Le sentiment révolutionnaire est d’abord chez la plupart une révolte contre l’injustice, mais il devient rapidement chez beaucoup, comme il est devenu historiquement, un impérialisme ouvrier tout à fait analogue à l’impérialisme national. Il a pour objet la domination tout à fait illimitée d’une certaine collectivité sur l’humanité tout entière et sur tous les aspects de la vie humaine. L’absurdité est que, dans ce rêve, la domination serait aux mains de ceux qui exécutent et qui par suite ne peuvent pas dominer.

En tant que révolte contre l’injustice sociale l’idée révolutionnaire est bonne et saine.
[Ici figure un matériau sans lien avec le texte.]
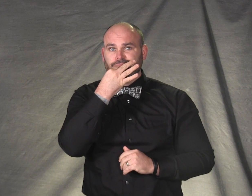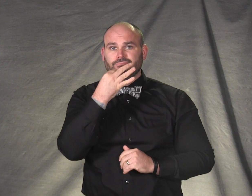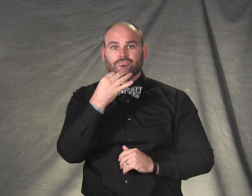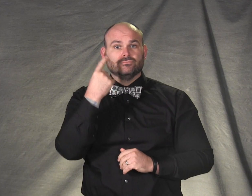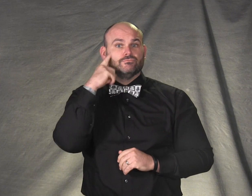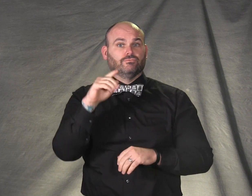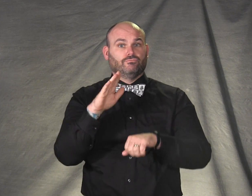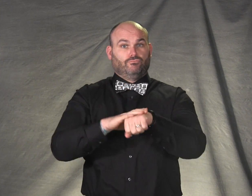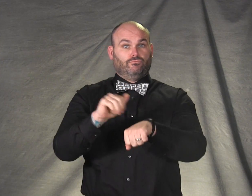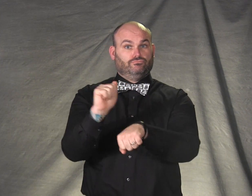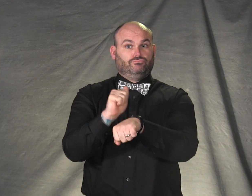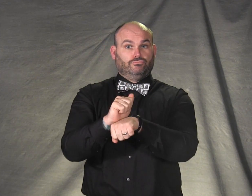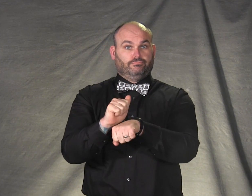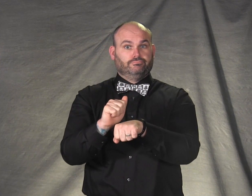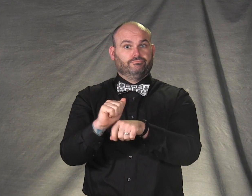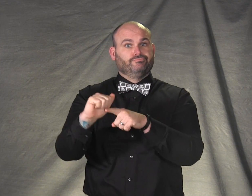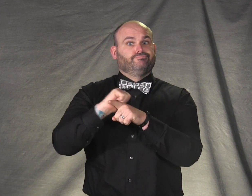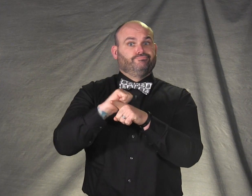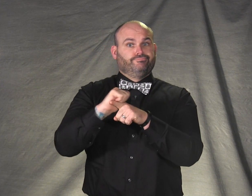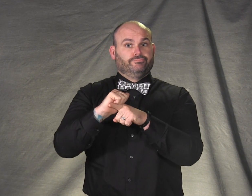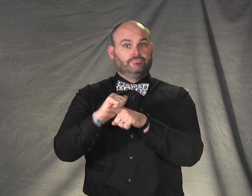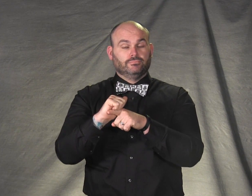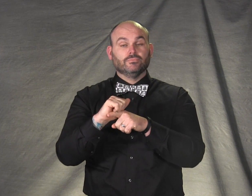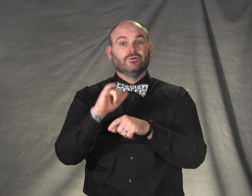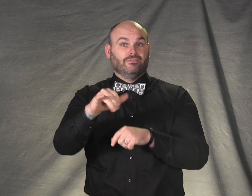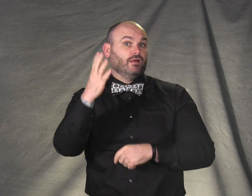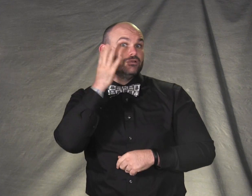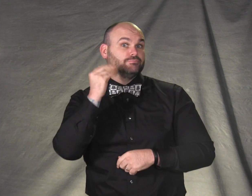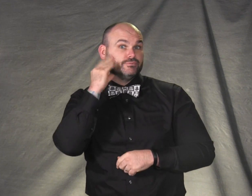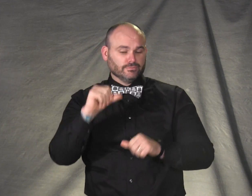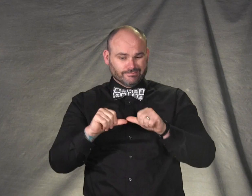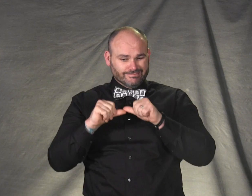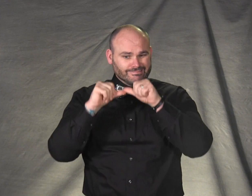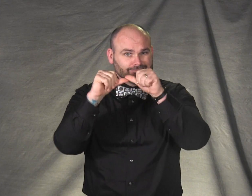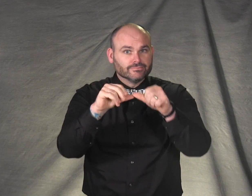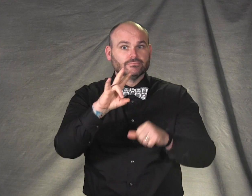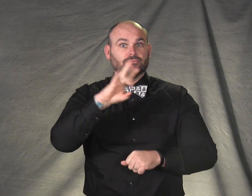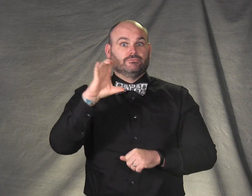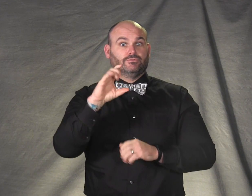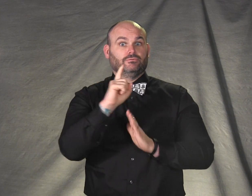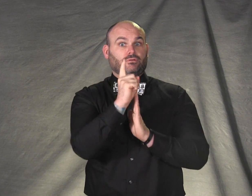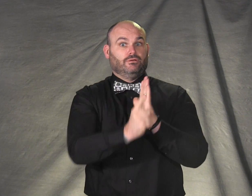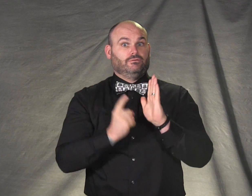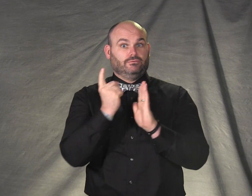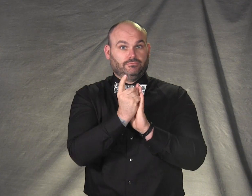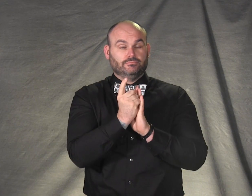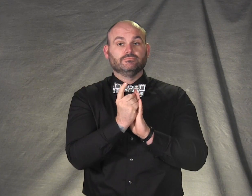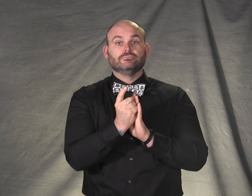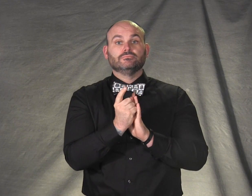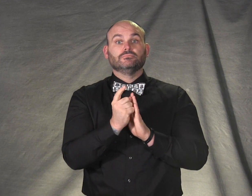through an on-the job trial work experience, lasting up to 700 hours.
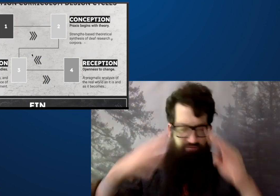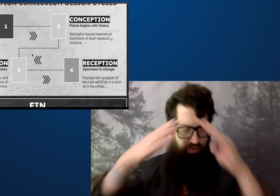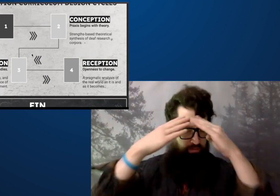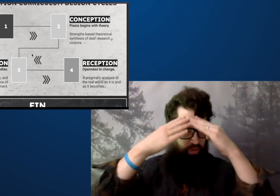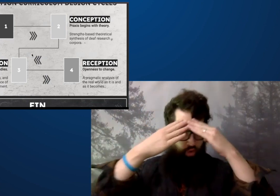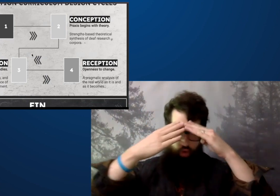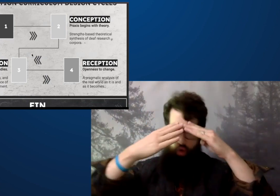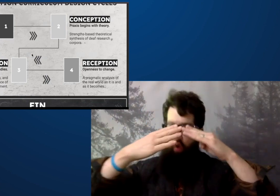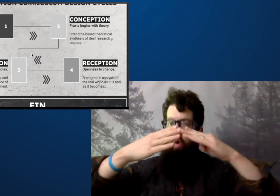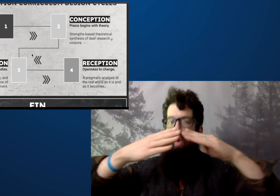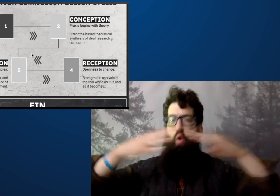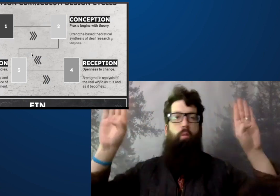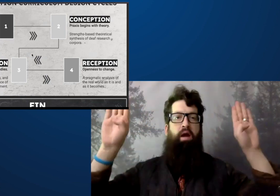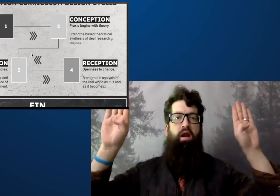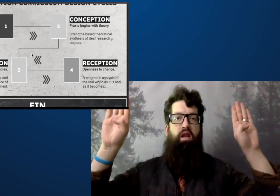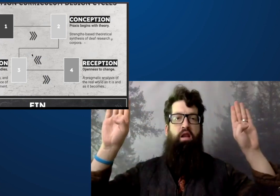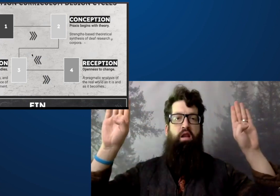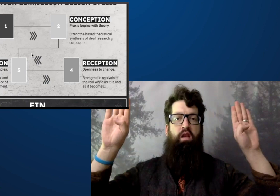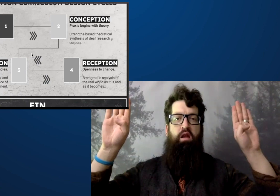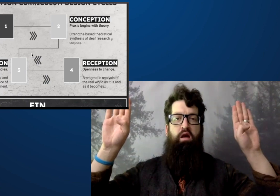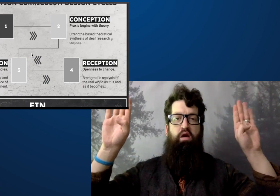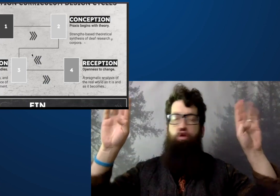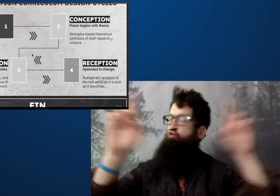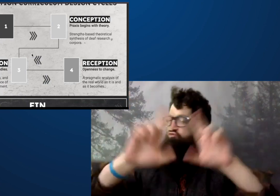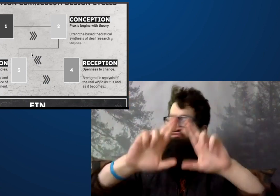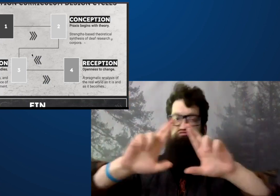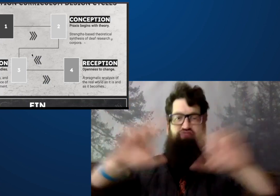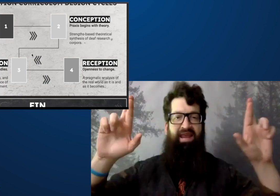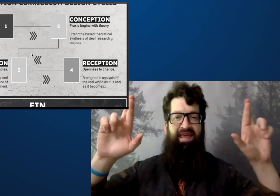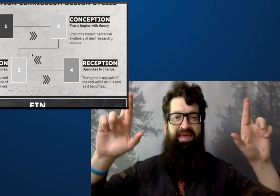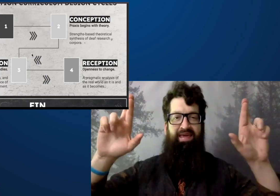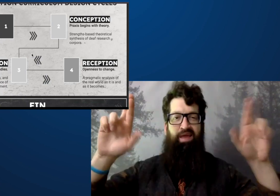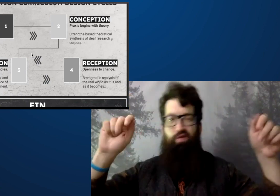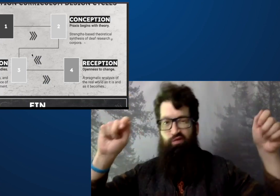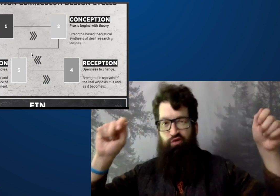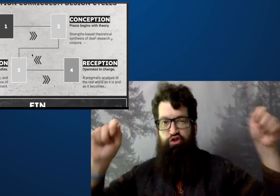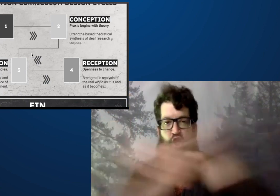And what that means is you have to have an openness.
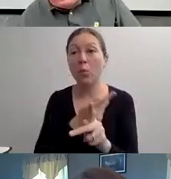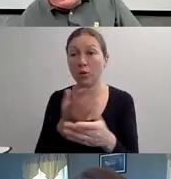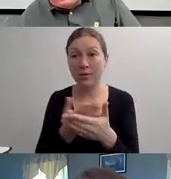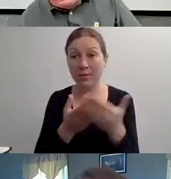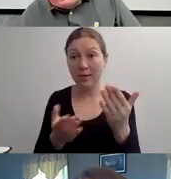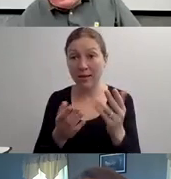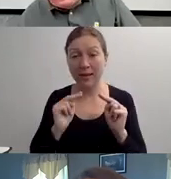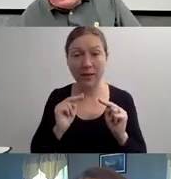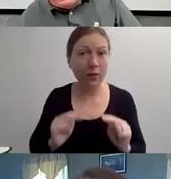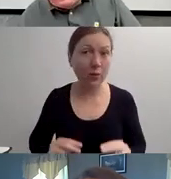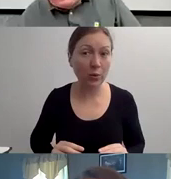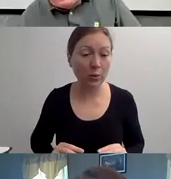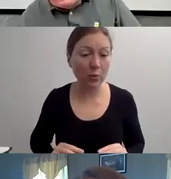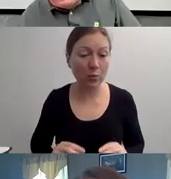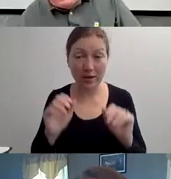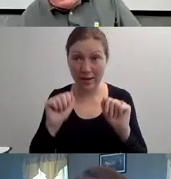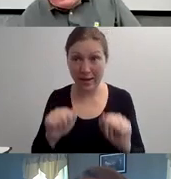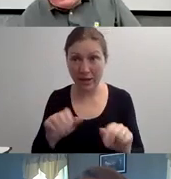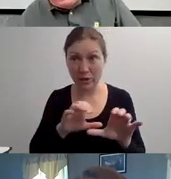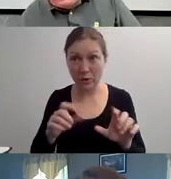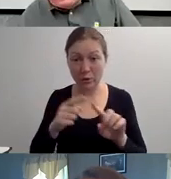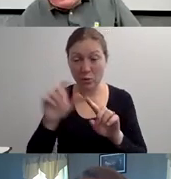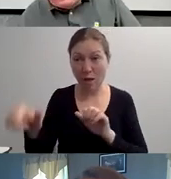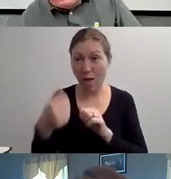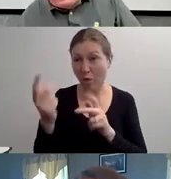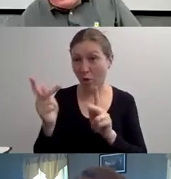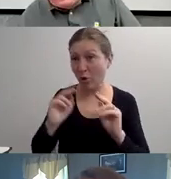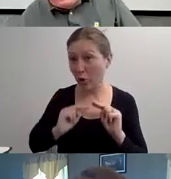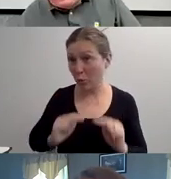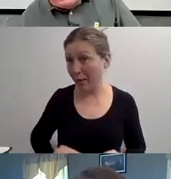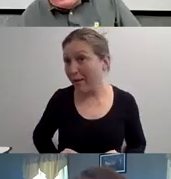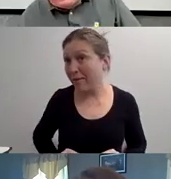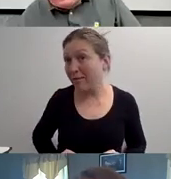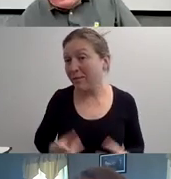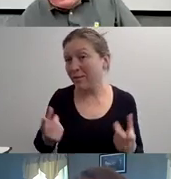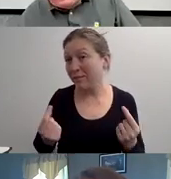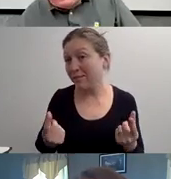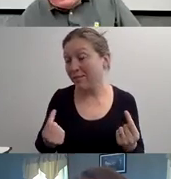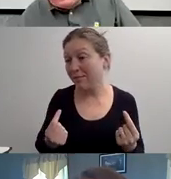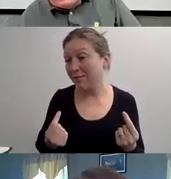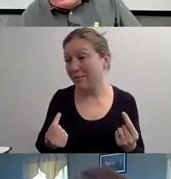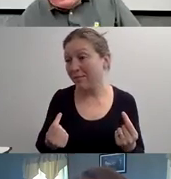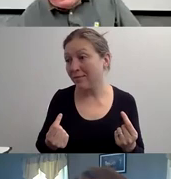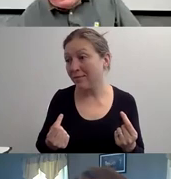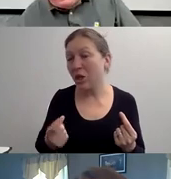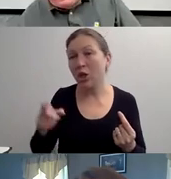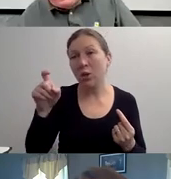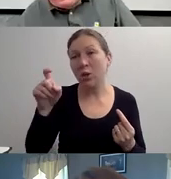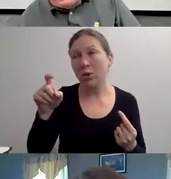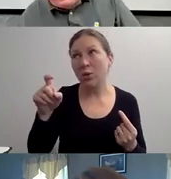AT THEM TELLING THE PERSON, YOU KNOW, THAT'S WHEN YOU REALIZE, WORDS ARE REALLY, REALLY POWERFUL."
En tant que révolte contre le malheur essentiel à la condition même des travailleurs, elle est un mensonge. Car aucune révolution n’abolira ce malheur. Mais ce mensonge est ce qui a la plus grande emprise, car ce malheur essentiel est ressenti plus vivement, plus profondément, plus douloureusement que l’injustice elle-même. D’ordinaire d’ailleurs on les confond. Le nom d’opium du peuple que Marx appliquait à la religion a pu lui convenir quand elle se trahissait elle-même, mais il convient essentiellement à la révolution. L’espoir de la révolution est toujours un stupéfiant.

La révolution satisfait en même temps ce besoin de l’aventure, comme étant la chose la plus opposée à la nécessité, qui est encore une réaction contre le même malheur. Le goût des romans et des films policiers, la tendance à la criminalité qui apparaît chez les adolescents correspond aussi à ce besoin.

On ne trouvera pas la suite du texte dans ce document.